__TASK GOAL__.
For this exercise, copy out each line of the material below that includes "down".

---------- DATASET CONTENT

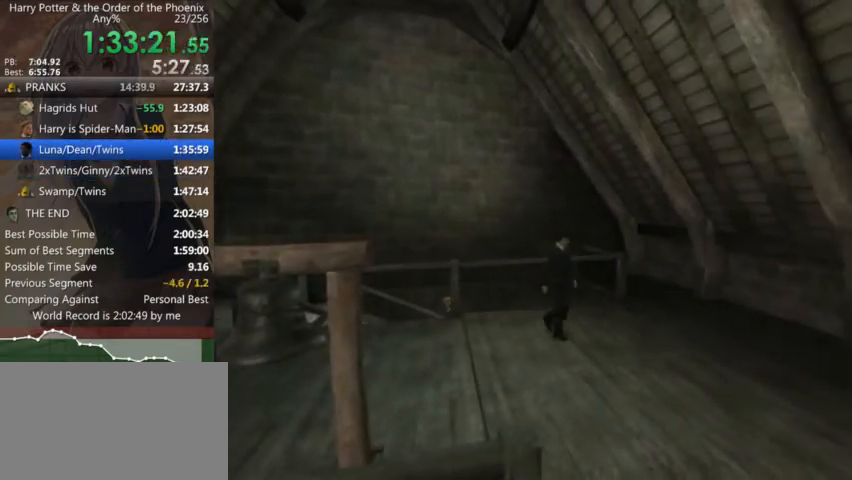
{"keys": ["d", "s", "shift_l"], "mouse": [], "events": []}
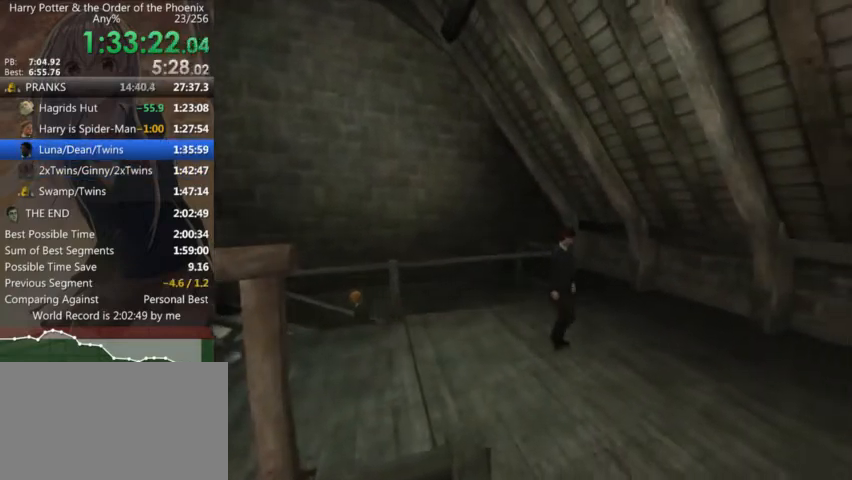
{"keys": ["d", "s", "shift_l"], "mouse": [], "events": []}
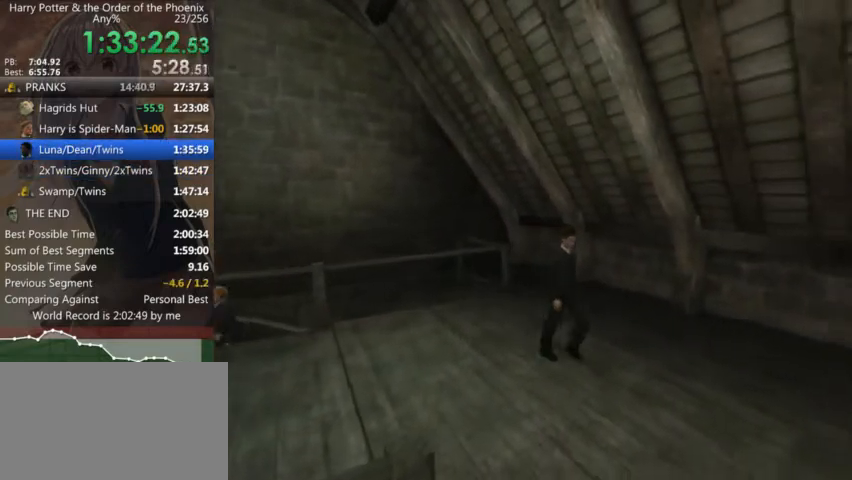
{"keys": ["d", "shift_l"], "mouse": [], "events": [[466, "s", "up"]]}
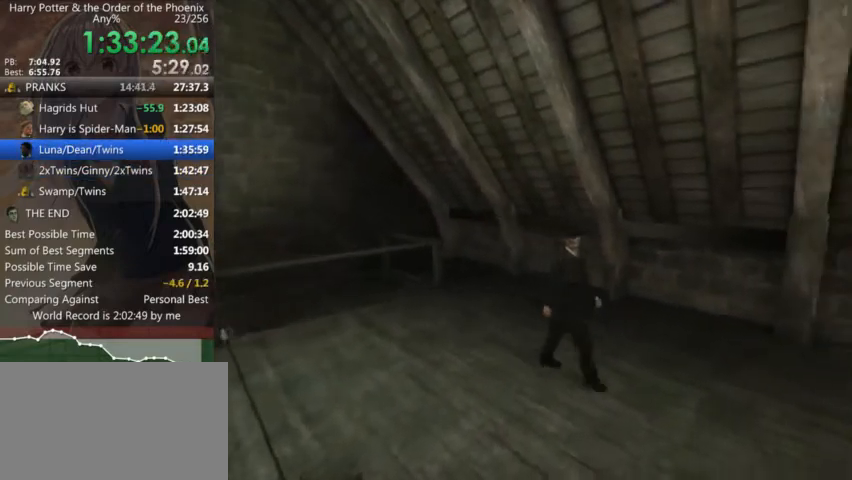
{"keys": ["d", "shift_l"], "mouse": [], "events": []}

--------------------
---------- DATASET CONTENT

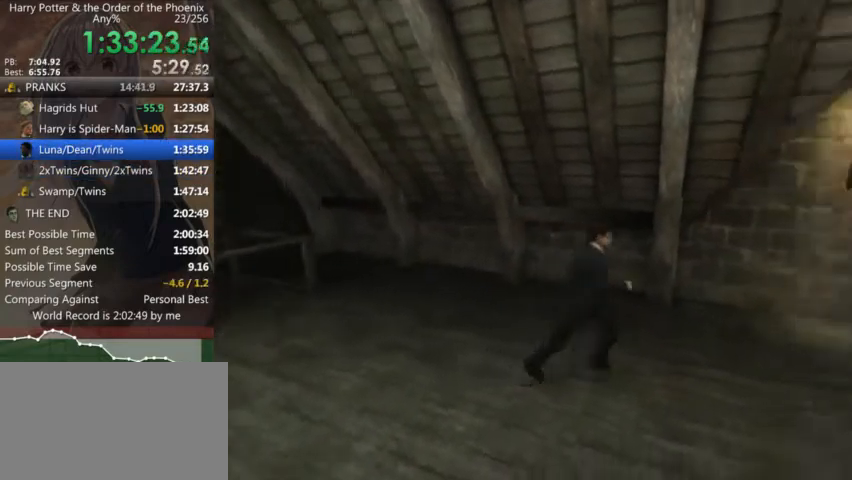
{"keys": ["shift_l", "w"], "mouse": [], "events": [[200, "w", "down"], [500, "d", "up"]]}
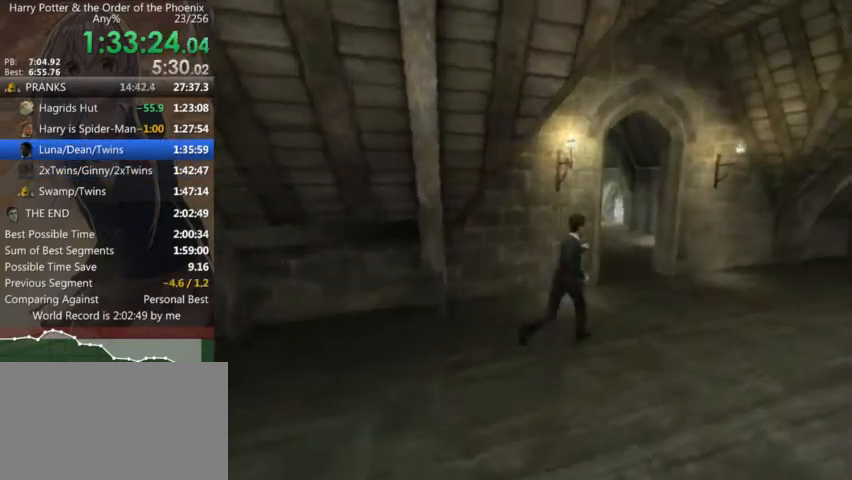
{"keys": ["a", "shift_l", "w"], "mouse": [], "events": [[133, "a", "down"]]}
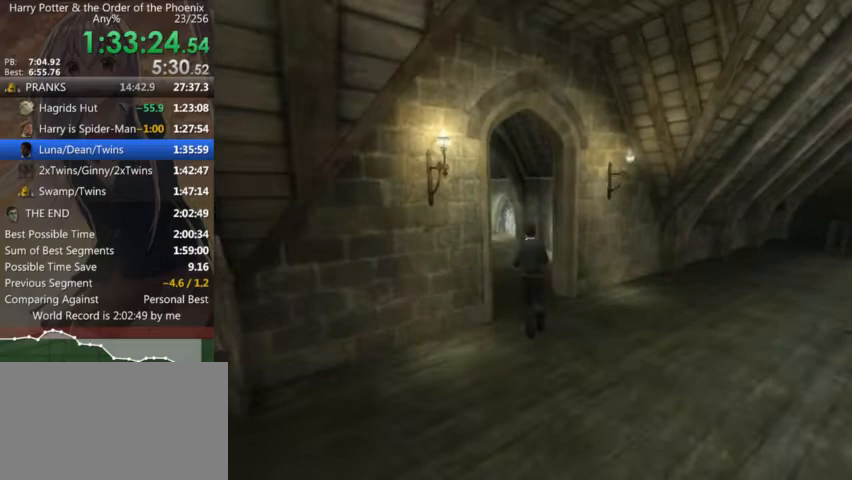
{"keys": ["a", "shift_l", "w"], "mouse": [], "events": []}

--------------------
---------- DATASET CONTENT

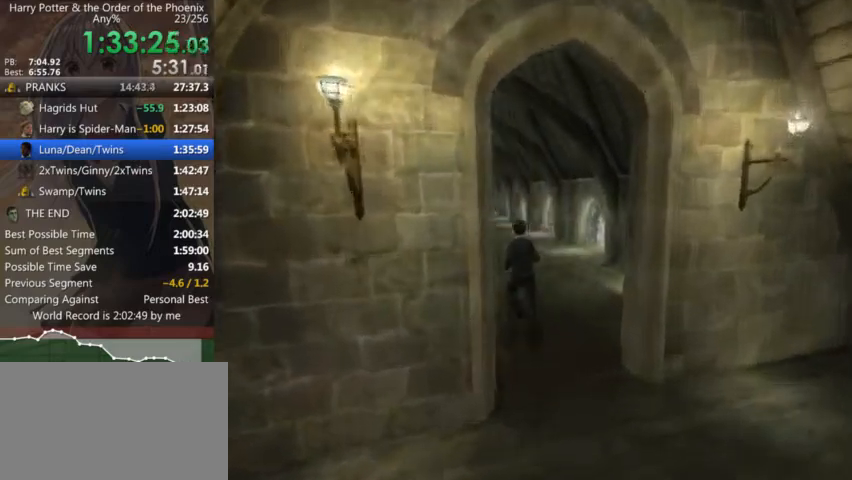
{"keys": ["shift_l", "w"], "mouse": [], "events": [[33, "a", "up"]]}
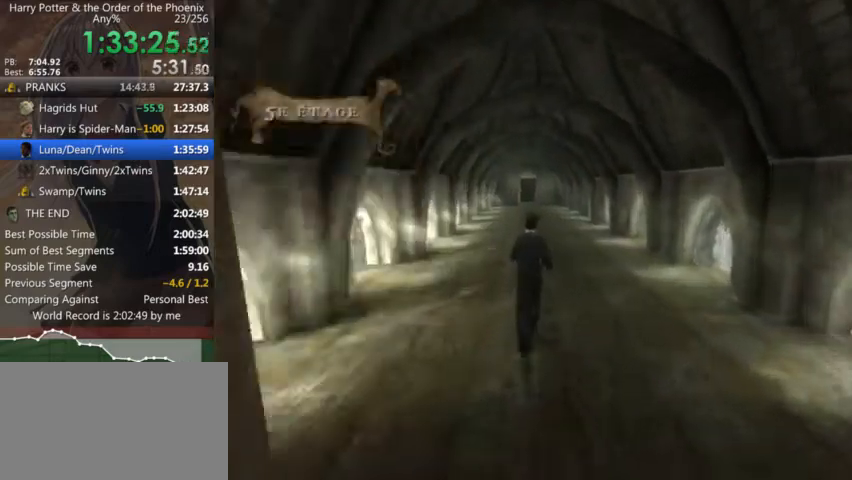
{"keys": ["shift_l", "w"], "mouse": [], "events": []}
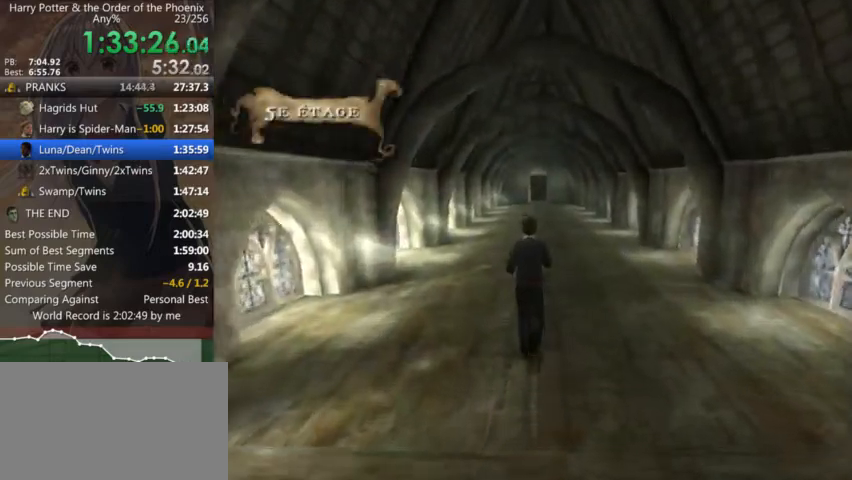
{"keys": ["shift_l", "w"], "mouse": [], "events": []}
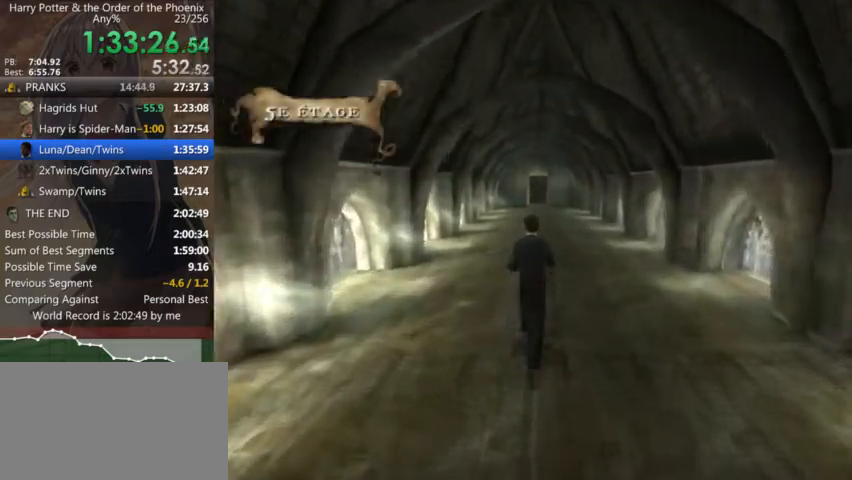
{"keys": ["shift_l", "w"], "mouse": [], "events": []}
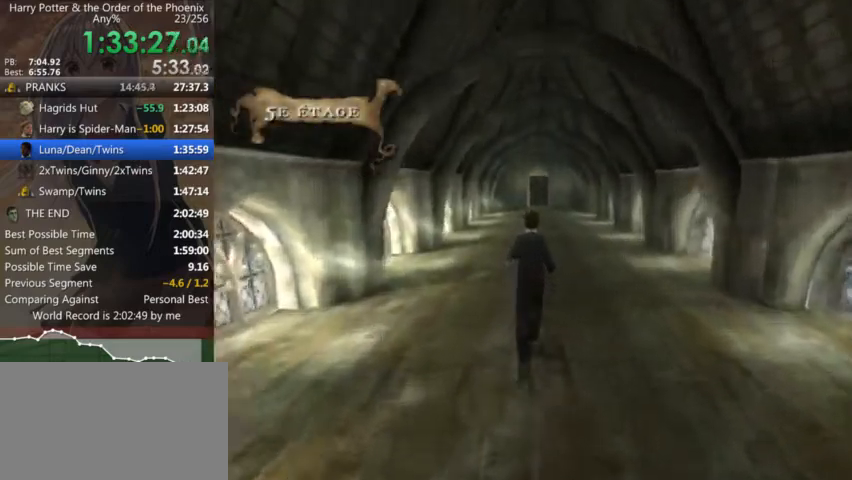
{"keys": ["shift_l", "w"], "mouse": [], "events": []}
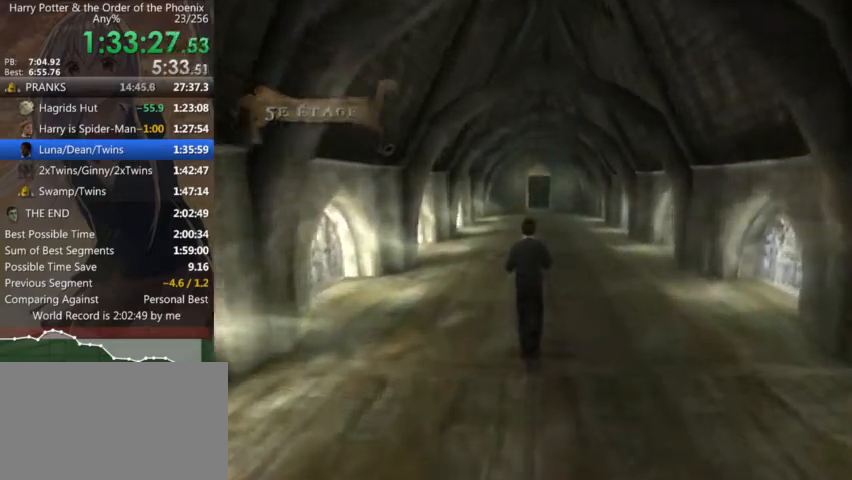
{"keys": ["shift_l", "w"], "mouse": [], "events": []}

--------------------

__TASK RESPONSE__.
{"keys": ["shift_l", "w"], "mouse": [], "events": [[200, "w", "down"], [500, "d", "up"]]}
{"keys": ["a", "shift_l", "w"], "mouse": [], "events": [[133, "a", "down"]]}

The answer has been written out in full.